YOUR GOAL
Copy all of the lines below word for word, but leave the pictures out of your copy.

[Dataset records]
»»
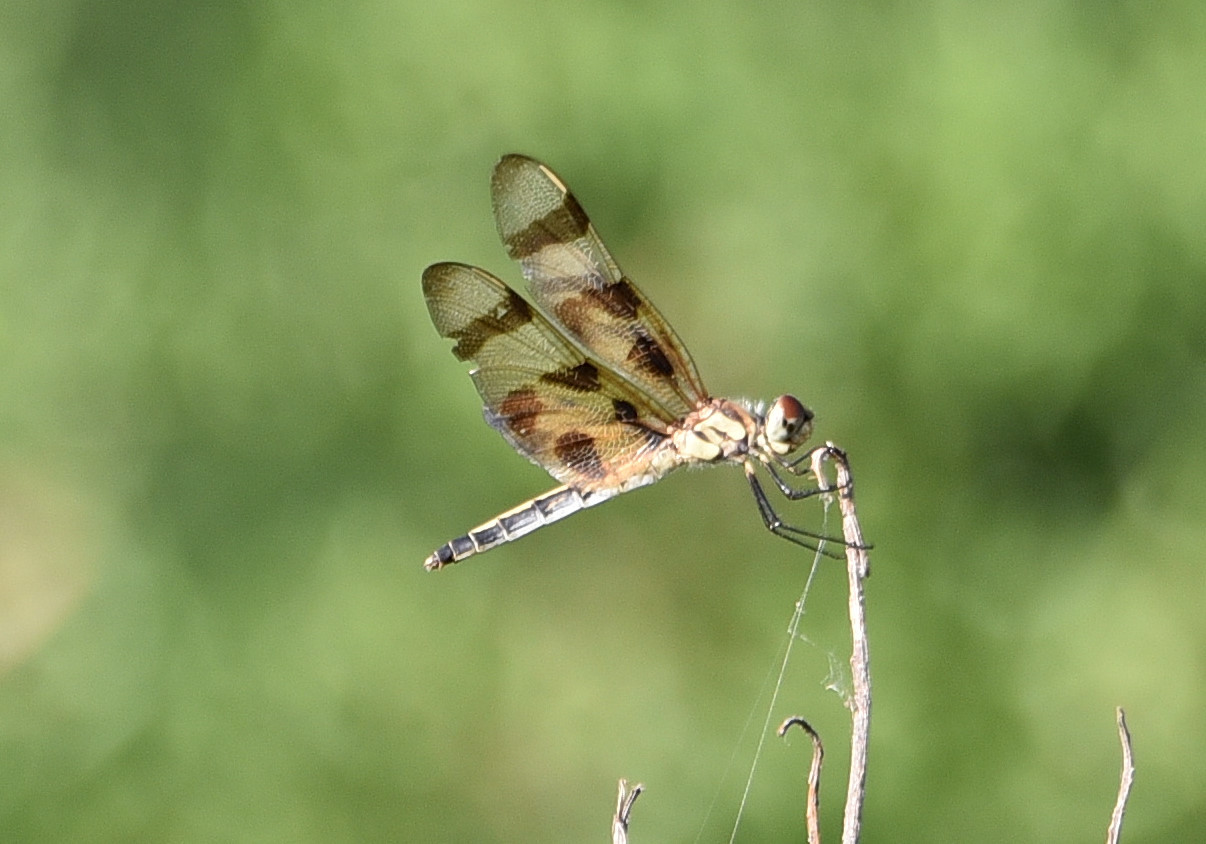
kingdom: Animalia
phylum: Arthropoda
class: Insecta
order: Odonata
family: Libellulidae
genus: Celithemis
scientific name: Celithemis eponina
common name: Halloween pennant
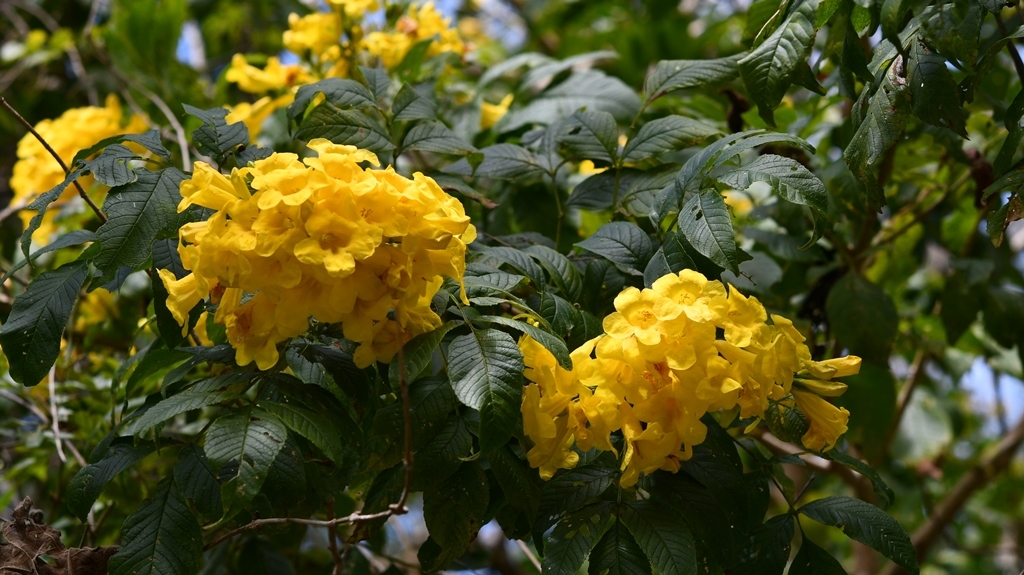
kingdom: Plantae
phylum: Tracheophyta
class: Magnoliopsida
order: Lamiales
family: Bignoniaceae
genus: Tecoma
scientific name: Tecoma stans
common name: Yellow trumpetbush
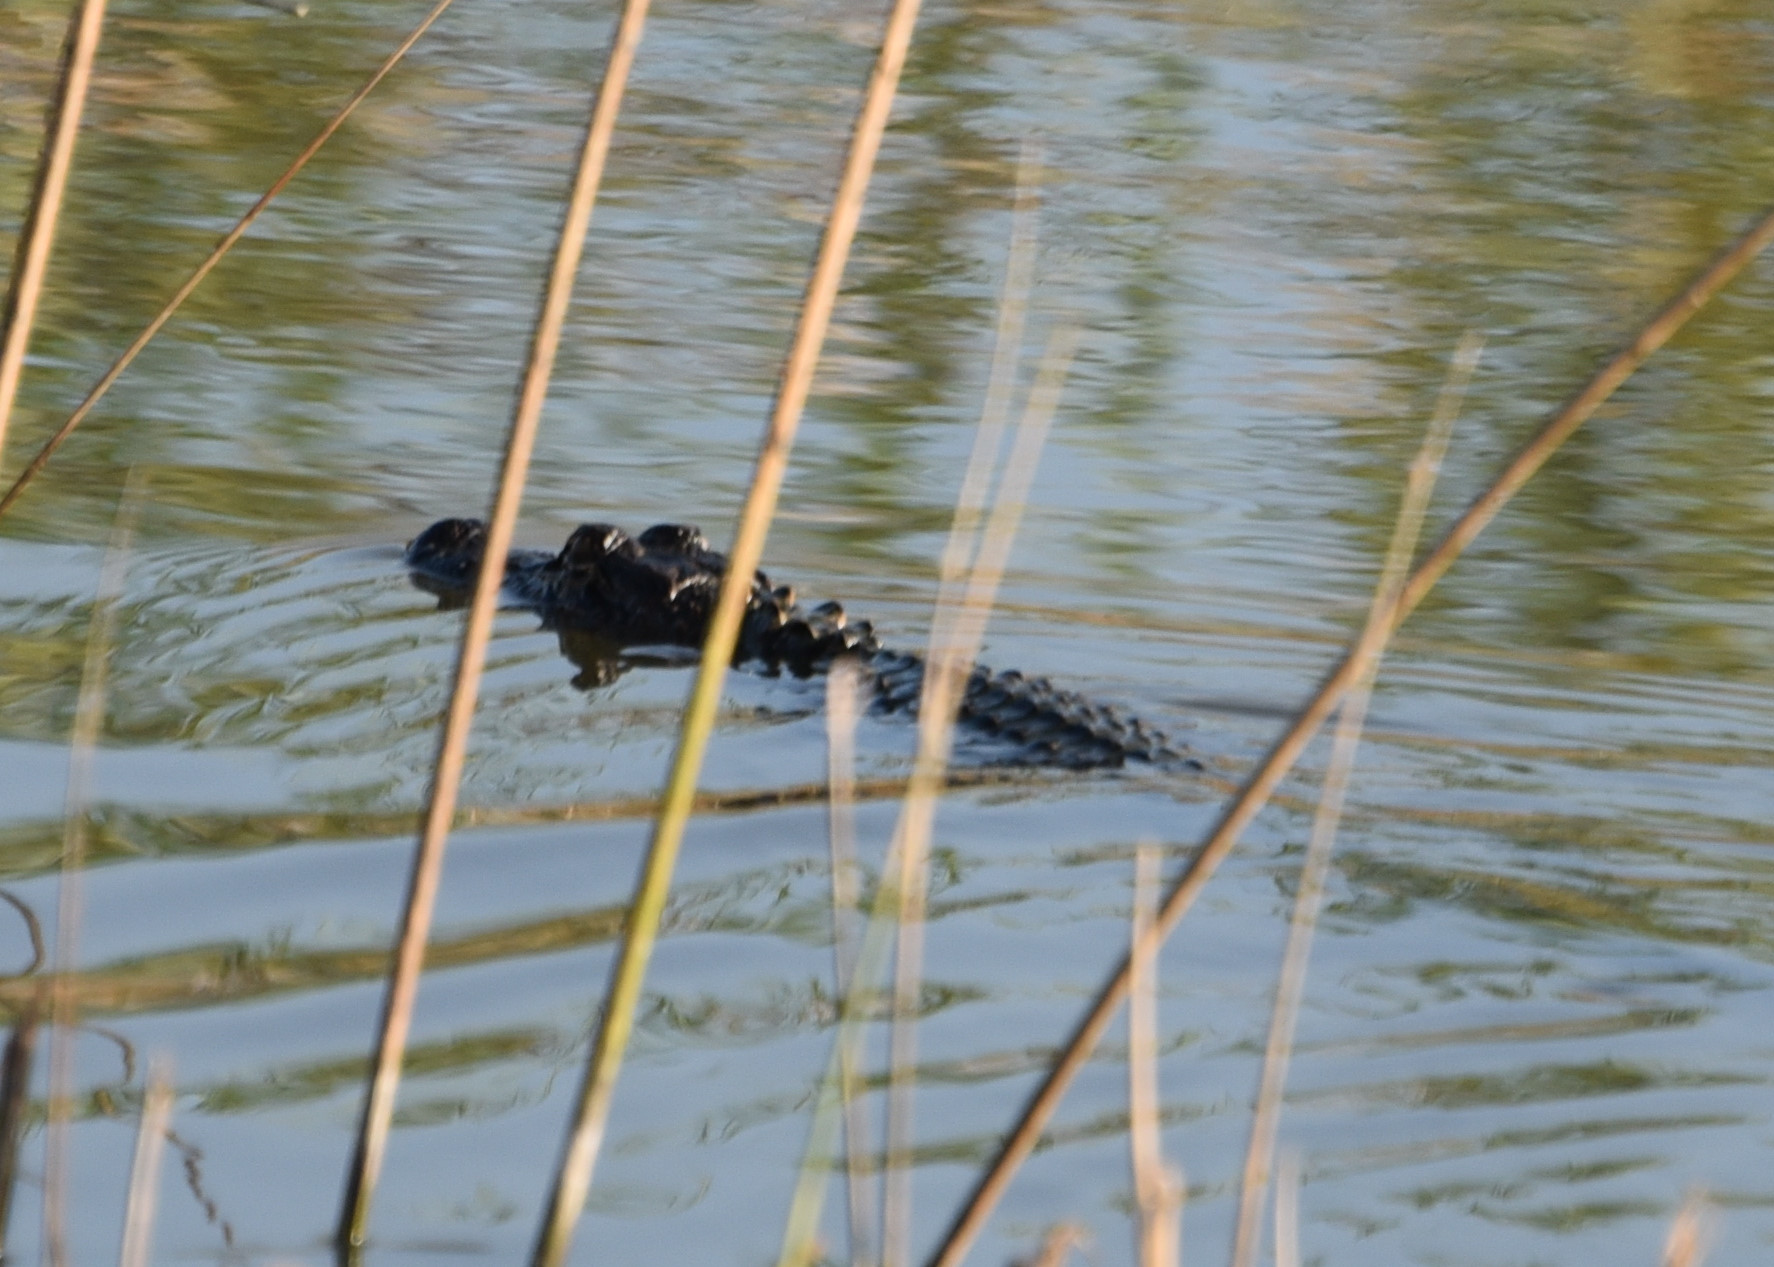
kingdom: Animalia
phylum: Chordata
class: Crocodylia
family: Alligatoridae
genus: Alligator
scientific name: Alligator mississippiensis
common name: American alligator
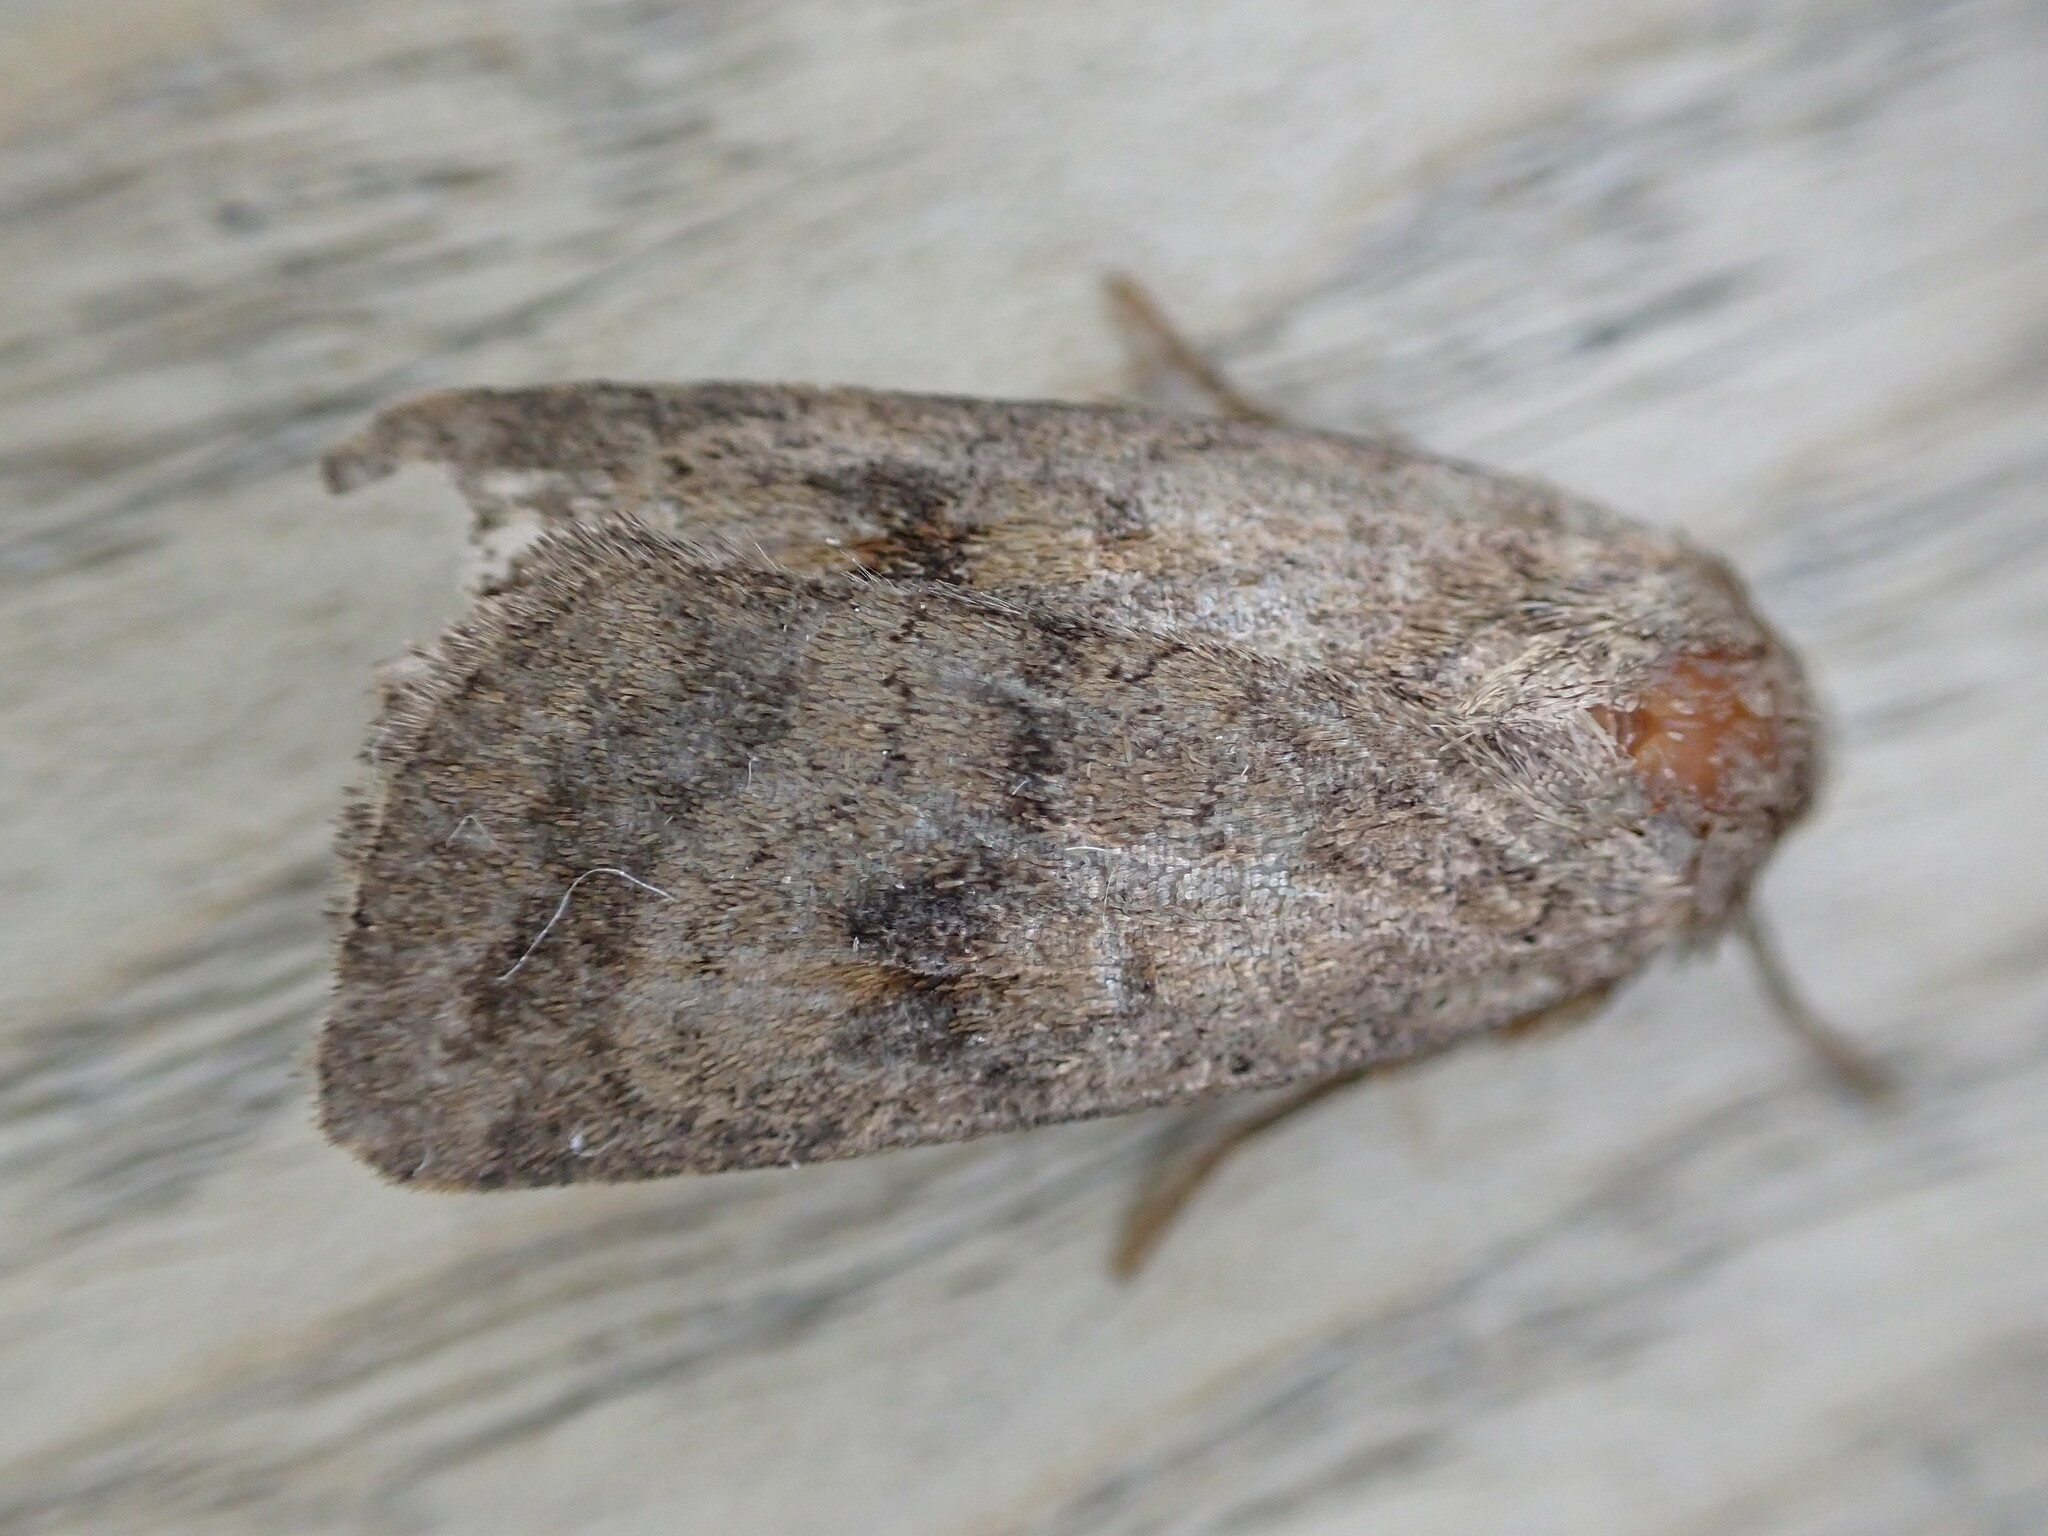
««
TASK SOLUTION
kingdom: Animalia
phylum: Arthropoda
class: Insecta
order: Odonata
family: Libellulidae
genus: Celithemis
scientific name: Celithemis eponina
common name: Halloween pennant
kingdom: Plantae
phylum: Tracheophyta
class: Magnoliopsida
order: Lamiales
family: Bignoniaceae
genus: Tecoma
scientific name: Tecoma stans
common name: Yellow trumpetbush
kingdom: Animalia
phylum: Chordata
class: Crocodylia
family: Alligatoridae
genus: Alligator
scientific name: Alligator mississippiensis
common name: American alligator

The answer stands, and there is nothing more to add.